Secondo il racconto la strategia, inaugurata con l’aut aut di venerdì sera («O si fa come diciamo noi, o meglio votare»), è stata proseguita sui social dalle quinte colonne lumbàrd dentro il Movimento: vedasi i post martellanti di Paragone, con tanto di sondaggio su Fb che ha visto prevalere i no all’accordo. E anche Di Battista ha fatto la sua parte: «Bravo Luigi, il Pd scambia per ultimatum idee sacrosante per il benessere collettivo», ha eccitato gli animi sabato pomeriggio.

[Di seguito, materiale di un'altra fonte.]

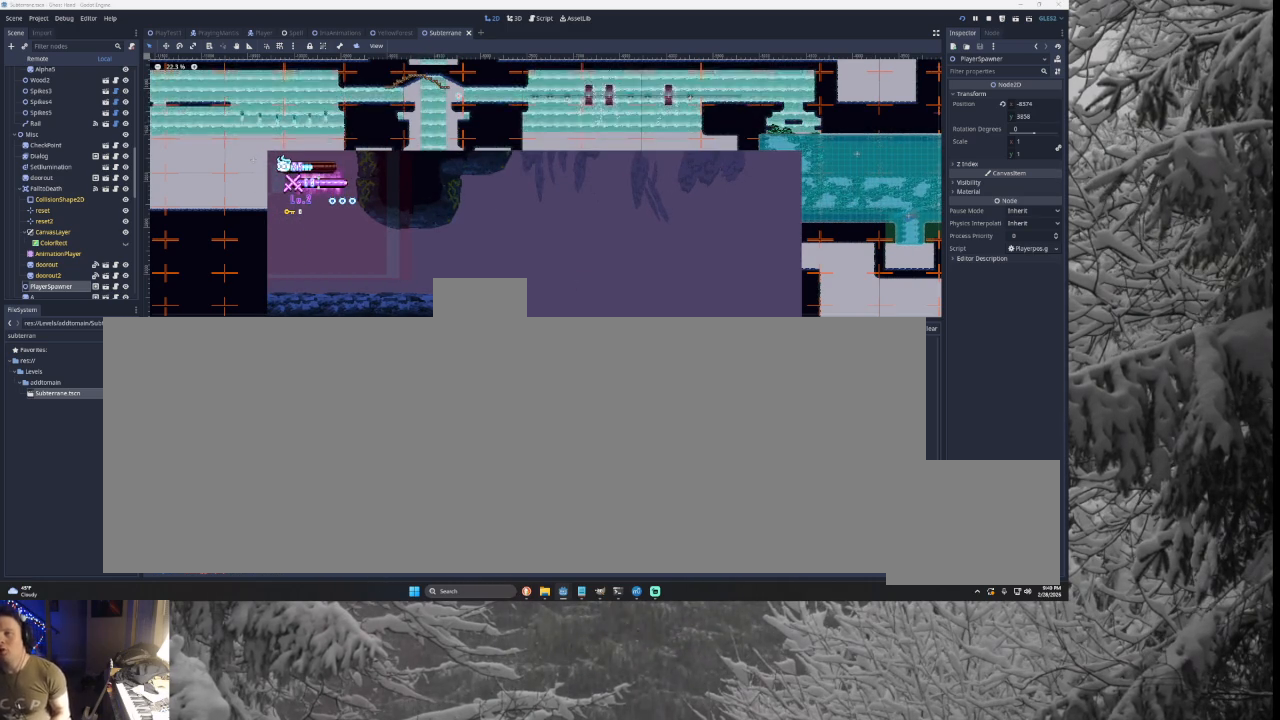
{"buttons": [], "left_stick": "center", "right_stick": "center", "events": []}
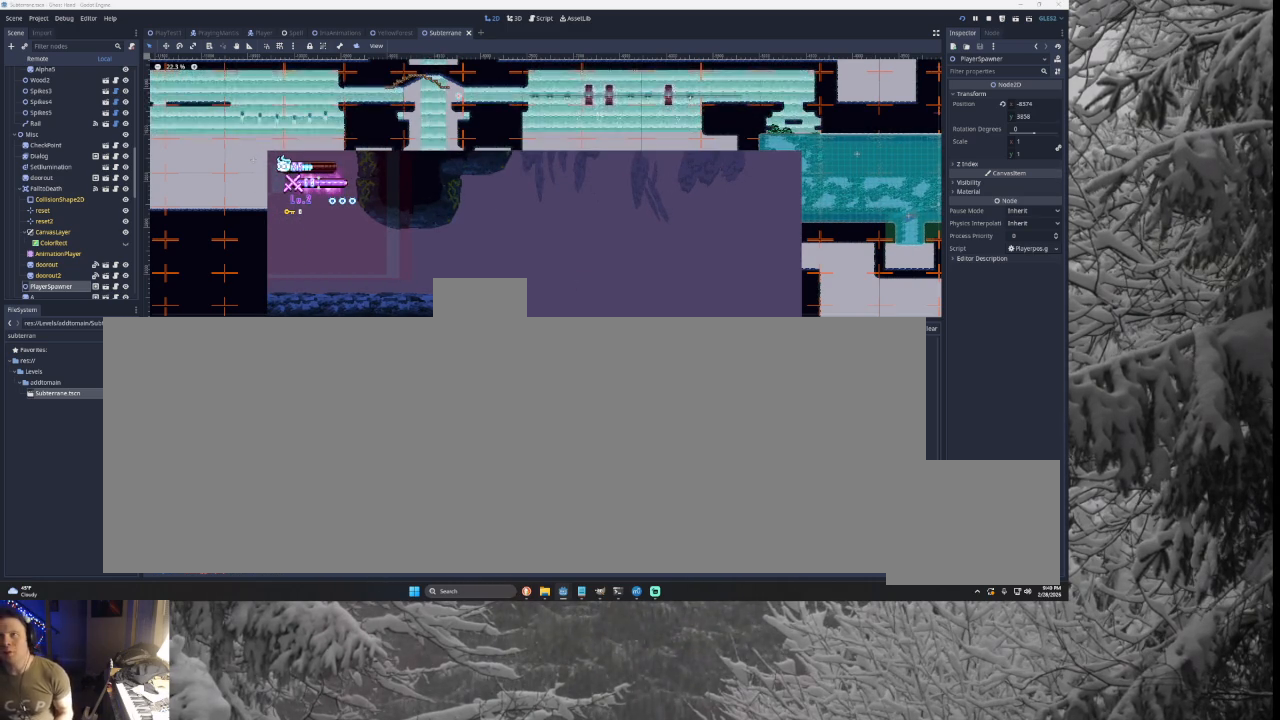
{"buttons": [], "left_stick": "right", "right_stick": "center", "events": [[300, "left_stick", "right"]]}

È allora che Grillo ha mangiato la foglia: dal tinello di casa ha acceso la telecamera, sconfessato Di Maio e bagnato la miccia. Gettando nello sconforto il quartier generale dimaiano. Perché se Paragone e i suoi “fratelli” troveranno rifugio fra le braccia di Salvini, che giusto ieri si è detto pronto ad accoglierli, più incerto appare il destino di “Dibba”. Lavoratore precario e senza seggio, per di più frustato nelle sue ambizioni editoriali: il libro su Bibbiano in chiave anti-Pd, che doveva uscire a giorni, è stato congelato. Un offuscamento che sembra condividere con i fedelissimi del capo politico, in caduta libera nel gradimento sia degli eletti, sia della base.
La guerra ormai è aperta:
Carla Ruocco ha denunciato «la de-meritocrazia» imposta da Di Maio con la nomina di ministri e sottosegretari per nulla all’altezza. Federico D’Incà ha usato una metafora molto applaudita per perorare le nozze demostellate: «La scatoletta che volevamo aprire è quella in cui ora siamo dentro, noi siamo il tonno, varietà pinna gialla», ha scherzato il questore della Camera.